|The Centers for Disease Control and Prevention (CDC) estimates that 2 million people pick up infections during hospital stays each year, resulting in about 90,000 deaths with an overall cost of $5 billion annually. For this reason, effective protection is critical to both healthcare professionals and their patients. Both the National Institute for Occupational Safety and Health (NIOSH) and the Occupational Safety and Health Administration (OSHA) recommend the use of appropriate barrier protection when handling blood pathogens and infectious materials. The use of medical gloves with effective barrier performance provides one such safety measure. In view of the availability of many types of medical gloves today, and that not all gloves offer the same degree of barrier protection, it is important that care must be taken to select the right gloves for the right procedures.|
In the healthcare environment, disposable medical gloves are life-saving devices that prevent the transmission of AIDS, hepatitis B and other potentially dangerous infectious diseases that can be contracted through contact with blood and body fluids. Effective barrier protection should therefore be an important criterion for glove selection and glove use.
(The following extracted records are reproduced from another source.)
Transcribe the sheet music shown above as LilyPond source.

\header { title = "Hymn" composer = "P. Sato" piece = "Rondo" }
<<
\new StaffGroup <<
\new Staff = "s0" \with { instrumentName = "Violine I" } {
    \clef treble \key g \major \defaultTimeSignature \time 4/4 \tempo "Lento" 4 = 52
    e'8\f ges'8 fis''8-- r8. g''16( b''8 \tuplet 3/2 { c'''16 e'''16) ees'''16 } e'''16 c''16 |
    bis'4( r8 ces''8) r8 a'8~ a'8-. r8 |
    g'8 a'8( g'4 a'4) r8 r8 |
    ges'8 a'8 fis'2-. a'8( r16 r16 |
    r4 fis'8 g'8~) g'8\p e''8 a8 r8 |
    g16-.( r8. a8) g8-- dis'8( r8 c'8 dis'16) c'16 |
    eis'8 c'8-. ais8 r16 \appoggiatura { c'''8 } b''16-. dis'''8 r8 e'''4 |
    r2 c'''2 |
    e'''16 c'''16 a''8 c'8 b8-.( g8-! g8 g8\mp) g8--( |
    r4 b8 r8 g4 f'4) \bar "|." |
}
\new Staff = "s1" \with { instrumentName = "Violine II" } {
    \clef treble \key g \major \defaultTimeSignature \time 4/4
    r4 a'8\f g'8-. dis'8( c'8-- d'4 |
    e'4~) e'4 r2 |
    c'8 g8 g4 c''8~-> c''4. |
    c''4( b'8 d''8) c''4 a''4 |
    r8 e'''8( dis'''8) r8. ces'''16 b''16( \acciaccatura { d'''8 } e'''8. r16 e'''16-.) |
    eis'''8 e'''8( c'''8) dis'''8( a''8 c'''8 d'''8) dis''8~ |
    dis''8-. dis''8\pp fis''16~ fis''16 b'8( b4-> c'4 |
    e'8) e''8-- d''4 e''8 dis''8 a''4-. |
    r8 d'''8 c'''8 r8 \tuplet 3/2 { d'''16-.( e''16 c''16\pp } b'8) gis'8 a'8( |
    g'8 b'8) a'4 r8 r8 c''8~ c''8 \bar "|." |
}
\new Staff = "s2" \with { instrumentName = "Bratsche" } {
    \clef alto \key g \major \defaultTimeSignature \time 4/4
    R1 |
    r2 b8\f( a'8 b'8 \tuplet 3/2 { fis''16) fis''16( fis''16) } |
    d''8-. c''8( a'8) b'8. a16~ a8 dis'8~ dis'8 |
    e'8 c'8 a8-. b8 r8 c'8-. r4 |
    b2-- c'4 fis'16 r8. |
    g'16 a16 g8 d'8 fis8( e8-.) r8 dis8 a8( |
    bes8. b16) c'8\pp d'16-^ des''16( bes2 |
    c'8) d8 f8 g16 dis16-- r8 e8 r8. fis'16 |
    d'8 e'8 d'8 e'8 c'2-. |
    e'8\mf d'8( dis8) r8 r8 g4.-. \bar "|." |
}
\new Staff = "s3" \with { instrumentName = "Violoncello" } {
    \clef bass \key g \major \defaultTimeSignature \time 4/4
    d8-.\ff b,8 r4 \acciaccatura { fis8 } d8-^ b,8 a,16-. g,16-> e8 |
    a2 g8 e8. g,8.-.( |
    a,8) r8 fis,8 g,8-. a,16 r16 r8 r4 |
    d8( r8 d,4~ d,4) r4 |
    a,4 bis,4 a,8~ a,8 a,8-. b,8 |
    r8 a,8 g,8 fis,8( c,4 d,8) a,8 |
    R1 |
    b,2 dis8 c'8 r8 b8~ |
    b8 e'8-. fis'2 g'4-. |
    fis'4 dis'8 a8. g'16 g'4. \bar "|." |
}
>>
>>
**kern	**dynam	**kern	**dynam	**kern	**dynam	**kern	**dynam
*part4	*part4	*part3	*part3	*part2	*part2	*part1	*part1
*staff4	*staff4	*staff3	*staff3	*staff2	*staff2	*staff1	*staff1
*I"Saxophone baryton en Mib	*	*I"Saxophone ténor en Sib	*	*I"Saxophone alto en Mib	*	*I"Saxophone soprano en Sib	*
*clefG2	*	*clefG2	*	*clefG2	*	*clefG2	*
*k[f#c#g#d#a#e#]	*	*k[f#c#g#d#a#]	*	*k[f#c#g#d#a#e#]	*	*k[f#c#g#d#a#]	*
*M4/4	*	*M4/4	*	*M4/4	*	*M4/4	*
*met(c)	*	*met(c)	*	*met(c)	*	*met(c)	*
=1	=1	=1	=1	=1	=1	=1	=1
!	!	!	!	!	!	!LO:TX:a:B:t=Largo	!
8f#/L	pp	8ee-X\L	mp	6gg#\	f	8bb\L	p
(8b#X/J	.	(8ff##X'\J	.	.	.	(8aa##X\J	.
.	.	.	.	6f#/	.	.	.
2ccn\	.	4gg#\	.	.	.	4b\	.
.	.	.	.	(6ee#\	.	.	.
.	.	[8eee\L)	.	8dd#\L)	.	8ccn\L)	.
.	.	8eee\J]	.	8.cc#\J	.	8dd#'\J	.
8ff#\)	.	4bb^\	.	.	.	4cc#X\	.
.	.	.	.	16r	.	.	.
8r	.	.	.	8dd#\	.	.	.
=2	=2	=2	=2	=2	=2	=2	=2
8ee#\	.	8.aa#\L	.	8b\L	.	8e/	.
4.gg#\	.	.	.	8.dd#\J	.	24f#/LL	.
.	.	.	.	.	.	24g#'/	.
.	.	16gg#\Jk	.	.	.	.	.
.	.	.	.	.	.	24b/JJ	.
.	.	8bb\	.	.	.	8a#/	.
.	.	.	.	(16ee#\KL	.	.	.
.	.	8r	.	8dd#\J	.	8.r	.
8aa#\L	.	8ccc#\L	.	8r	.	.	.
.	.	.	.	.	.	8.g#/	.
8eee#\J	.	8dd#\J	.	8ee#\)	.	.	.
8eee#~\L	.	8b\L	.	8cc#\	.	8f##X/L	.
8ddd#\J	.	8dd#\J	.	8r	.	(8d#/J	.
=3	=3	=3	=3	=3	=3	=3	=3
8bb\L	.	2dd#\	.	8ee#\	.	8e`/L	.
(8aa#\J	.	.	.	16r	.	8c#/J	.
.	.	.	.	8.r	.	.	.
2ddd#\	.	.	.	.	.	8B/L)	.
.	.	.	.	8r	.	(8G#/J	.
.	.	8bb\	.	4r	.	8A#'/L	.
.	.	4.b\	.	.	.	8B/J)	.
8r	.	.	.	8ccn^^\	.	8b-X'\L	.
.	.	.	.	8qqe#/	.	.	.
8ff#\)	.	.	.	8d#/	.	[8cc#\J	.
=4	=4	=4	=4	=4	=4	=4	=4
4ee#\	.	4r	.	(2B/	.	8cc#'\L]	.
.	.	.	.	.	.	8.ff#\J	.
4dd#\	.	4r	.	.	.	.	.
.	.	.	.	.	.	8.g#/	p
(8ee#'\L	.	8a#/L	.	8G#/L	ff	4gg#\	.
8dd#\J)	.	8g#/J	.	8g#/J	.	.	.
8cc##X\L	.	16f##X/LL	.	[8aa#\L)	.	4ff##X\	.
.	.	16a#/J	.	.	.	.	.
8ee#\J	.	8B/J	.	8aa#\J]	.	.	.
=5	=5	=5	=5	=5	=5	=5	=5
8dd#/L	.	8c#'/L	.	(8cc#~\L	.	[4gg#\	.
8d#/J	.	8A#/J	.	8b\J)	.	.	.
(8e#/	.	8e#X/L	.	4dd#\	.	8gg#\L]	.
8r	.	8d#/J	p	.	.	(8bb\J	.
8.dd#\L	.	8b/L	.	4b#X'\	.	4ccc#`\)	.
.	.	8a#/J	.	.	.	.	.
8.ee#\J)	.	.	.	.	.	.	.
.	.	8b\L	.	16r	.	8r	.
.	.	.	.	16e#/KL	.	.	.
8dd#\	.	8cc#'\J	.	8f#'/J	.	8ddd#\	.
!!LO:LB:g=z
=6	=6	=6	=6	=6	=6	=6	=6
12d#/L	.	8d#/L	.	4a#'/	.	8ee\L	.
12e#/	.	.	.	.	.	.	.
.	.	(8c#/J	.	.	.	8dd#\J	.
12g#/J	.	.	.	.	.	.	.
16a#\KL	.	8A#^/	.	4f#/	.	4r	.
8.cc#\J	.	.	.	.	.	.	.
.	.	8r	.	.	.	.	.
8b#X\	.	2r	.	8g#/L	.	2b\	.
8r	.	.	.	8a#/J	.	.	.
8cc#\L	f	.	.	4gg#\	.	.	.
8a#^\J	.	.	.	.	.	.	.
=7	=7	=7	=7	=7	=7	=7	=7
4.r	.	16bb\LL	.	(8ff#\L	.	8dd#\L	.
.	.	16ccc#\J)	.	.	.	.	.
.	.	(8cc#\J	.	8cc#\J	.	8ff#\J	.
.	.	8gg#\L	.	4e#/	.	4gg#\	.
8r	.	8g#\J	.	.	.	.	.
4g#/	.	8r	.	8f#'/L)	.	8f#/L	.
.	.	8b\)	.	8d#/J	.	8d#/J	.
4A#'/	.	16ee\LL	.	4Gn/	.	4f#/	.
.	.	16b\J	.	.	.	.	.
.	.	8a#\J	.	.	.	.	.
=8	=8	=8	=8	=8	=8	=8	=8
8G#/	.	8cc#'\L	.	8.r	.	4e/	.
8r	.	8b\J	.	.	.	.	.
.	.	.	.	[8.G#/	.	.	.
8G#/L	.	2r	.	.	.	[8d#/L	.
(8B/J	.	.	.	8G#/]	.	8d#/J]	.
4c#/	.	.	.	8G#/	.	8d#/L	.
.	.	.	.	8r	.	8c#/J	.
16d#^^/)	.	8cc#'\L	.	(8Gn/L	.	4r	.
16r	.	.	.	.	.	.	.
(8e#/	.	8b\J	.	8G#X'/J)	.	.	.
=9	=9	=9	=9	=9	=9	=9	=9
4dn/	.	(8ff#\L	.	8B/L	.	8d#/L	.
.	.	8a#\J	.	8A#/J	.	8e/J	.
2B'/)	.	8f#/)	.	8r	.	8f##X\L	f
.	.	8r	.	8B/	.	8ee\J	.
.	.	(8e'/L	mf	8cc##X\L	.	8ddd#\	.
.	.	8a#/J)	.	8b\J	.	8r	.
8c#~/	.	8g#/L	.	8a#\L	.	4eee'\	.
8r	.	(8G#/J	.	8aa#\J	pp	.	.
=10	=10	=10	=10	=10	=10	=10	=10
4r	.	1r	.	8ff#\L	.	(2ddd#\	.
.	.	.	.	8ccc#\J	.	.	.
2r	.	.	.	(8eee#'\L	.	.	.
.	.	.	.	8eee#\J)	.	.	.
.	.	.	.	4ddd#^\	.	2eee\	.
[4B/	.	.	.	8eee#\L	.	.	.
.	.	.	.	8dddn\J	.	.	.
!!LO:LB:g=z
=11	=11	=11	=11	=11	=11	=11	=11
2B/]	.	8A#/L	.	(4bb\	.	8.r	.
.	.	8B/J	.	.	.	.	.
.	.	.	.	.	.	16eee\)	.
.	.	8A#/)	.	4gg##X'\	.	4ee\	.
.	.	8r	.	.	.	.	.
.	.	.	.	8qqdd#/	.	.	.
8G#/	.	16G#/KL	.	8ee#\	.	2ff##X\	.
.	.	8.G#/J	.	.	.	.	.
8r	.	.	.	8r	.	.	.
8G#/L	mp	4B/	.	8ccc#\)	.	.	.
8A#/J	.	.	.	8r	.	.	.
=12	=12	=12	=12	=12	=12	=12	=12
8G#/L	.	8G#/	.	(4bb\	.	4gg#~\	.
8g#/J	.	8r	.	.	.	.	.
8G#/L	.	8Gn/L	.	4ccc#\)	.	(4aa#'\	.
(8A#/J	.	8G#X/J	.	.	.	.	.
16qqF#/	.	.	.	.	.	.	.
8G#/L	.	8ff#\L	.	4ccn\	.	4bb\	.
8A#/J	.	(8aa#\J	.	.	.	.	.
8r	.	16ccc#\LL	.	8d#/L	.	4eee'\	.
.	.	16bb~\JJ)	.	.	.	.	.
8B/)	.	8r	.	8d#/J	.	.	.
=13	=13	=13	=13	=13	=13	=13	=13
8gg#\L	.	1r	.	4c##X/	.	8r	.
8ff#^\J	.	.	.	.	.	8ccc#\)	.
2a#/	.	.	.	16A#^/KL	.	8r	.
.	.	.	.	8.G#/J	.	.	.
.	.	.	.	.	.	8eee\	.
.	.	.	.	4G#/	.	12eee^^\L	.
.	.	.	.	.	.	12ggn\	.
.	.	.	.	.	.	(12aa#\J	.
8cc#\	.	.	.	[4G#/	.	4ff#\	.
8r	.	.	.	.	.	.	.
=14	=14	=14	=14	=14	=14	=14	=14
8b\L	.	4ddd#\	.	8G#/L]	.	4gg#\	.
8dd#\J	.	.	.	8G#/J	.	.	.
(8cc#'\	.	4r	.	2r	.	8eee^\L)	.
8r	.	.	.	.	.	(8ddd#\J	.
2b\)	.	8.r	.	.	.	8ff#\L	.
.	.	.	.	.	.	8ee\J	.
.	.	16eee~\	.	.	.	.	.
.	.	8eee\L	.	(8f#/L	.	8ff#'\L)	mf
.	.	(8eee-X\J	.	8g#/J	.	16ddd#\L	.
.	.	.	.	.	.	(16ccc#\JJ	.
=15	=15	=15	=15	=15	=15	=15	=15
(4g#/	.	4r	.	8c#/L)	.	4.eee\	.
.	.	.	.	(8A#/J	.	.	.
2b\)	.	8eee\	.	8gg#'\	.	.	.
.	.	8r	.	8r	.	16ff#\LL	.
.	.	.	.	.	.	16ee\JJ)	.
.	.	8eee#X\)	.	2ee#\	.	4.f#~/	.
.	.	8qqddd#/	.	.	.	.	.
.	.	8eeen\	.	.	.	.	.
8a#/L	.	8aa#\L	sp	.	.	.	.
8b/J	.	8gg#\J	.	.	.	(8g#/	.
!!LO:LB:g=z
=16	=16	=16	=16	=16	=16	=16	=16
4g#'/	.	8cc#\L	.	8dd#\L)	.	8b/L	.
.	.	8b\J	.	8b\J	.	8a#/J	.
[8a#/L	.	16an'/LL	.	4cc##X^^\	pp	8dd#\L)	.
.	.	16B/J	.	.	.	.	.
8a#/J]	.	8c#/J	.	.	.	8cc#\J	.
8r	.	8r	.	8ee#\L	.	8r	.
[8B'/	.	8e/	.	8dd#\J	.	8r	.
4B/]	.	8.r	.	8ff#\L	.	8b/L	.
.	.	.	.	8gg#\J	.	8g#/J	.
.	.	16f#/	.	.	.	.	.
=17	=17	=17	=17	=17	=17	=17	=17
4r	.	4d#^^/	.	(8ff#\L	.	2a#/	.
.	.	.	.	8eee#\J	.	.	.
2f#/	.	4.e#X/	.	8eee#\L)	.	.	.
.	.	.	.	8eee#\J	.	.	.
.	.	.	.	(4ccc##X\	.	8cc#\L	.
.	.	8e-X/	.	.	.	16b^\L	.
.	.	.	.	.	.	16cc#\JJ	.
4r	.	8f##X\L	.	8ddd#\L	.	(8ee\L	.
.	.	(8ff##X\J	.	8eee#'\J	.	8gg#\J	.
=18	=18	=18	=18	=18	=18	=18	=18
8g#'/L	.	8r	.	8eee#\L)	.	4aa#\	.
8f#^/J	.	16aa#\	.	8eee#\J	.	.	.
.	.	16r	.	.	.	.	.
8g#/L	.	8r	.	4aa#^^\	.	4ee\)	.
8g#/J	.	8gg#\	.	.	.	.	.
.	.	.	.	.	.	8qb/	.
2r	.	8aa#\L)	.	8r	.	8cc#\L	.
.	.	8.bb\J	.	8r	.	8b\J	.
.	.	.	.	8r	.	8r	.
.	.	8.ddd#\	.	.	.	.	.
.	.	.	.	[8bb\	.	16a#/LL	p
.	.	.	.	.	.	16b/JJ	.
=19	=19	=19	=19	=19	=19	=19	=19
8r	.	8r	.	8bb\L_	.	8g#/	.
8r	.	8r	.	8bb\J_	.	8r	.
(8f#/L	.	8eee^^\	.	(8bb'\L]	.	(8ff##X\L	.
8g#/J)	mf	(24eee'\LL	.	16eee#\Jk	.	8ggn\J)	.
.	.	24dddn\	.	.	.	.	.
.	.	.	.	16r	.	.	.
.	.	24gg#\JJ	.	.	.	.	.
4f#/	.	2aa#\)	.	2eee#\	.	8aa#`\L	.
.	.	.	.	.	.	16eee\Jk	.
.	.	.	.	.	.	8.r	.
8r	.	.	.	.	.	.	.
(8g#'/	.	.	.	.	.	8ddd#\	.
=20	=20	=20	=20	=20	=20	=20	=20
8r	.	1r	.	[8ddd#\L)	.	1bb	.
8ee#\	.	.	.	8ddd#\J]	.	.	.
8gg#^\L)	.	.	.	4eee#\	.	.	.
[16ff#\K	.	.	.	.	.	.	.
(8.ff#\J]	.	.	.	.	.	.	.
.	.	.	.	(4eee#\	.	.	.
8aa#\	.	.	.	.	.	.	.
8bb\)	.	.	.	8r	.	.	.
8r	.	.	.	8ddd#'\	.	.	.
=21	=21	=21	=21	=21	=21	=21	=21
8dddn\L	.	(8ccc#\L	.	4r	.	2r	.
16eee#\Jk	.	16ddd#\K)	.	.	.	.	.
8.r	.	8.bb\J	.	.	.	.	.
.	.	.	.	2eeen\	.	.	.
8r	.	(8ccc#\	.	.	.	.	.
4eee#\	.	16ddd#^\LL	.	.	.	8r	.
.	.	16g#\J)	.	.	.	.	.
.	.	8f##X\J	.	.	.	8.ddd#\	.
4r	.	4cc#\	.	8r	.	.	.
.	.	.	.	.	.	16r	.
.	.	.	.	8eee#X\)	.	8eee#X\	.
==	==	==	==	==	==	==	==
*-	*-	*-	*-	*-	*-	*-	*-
Considerable information is now available as shown by a great number of comparative studies on barrier performance of the various types of medical gloves by U.S. researchers (Please see Table 1). Findings invariably showed that non-latex (synthetic) gloves, especially those made of vinyl, have inferior barrier with significantly higher leakage rates during use as compared to natural rubber latex gloves. In fact, natural rubber latex gloves have been universally preferred because of their excellent barrier protection, in-use strength, comfort, fit, and tactile sensitivity - important characteristics of gloves, as failure of these could lead to barrier protection being compromised. Furthermore, natural rubber latex gloves have also resealing properties when tiny needle punctures are encountered, a feature not observed in synthetic gloves such as vinyl and nitrile gloves.
"NRL (natural rubber latex) is pliable allowing for natural molding for more appropriate fit and has the ability to reseal when tiny punctures occur. In general, NRL provides comfort to the wearer, adequately protects against microorganisms, and provides adequate barrier effectiveness when used for medical and nursing procedures. Consequently, NRL is still the barrier of choice in the U.S."
- US Food and Drug Administration "Medical Glove Powder Report" updated on 30 April 2009.
The awareness of latex protein allergy in the 1990s affecting certain sensitive individuals had raised concern about the use of latex gloves. It is apprent now that the cause of the allergy arose from the use of an older generation of latex gloves that had no control on their residual protein level. Natural rubber latex gloves are derived from latex obtained from the Hevea Brasiliensis tree. Like all plant materials, latex contains proteins, which can cause sensitivity among certain sensitive individuals. The latex protein allergy is a type 1 reaction with immediate hypersensitivity. Sensitization is brought about by repeated exposures to excessive residual soluble protein in the latex gloves. As with other proteins in nuts, fruits, potatoes, tomatoes and some seafood. Which can elicit type 1 allergy, the reactions produce similar symptoms ranging from very mild common form of hives, watery eyes and runny noses, to asthma, to very serious but rare cases of anaphylaxis. Studies have shown that latex protein allergy affects about 1% of the general population (Liss G.M, and Sussman G.L. Am. J. Industrail Medicine; 1999; 35:196-200). The prevalence among healthcare workers, spina bifida and multiple-operated children is higher. Once sensitized and latex allergic, these individuals have to avoid the allergens they are sensitive to.
Latex protein allergy is sometimes confused with the more common irritant contact dermatitis and allergic contact dermatitis, the two other types of possible reactions often experienced by sensitive glove users. While irritant such as detergents, powder, temperature and pH extremes are causes of the former, the latter is mainly due to the presence of residual chemicals used in the manufacturing of gloves. Both latex and non-latex gloves can bring about these two types of reactions.
|Latex Safe Measures
Advancement in glove manufacturing technologies, especially in Malaysia, has led to the production of a new generation of low-protein latex gloves, which remain effective in barrier protection and are low risk to latex protein allergy.
on Latex Allergy
There has been a great deal of positive development regarding the decline of latex allergy since the 1990s, attributed to efforts made by the glove industry in product improvements and education by healthcare-related agencies. This has in fact been acknowledged recently by a number of well-known clinical researchers.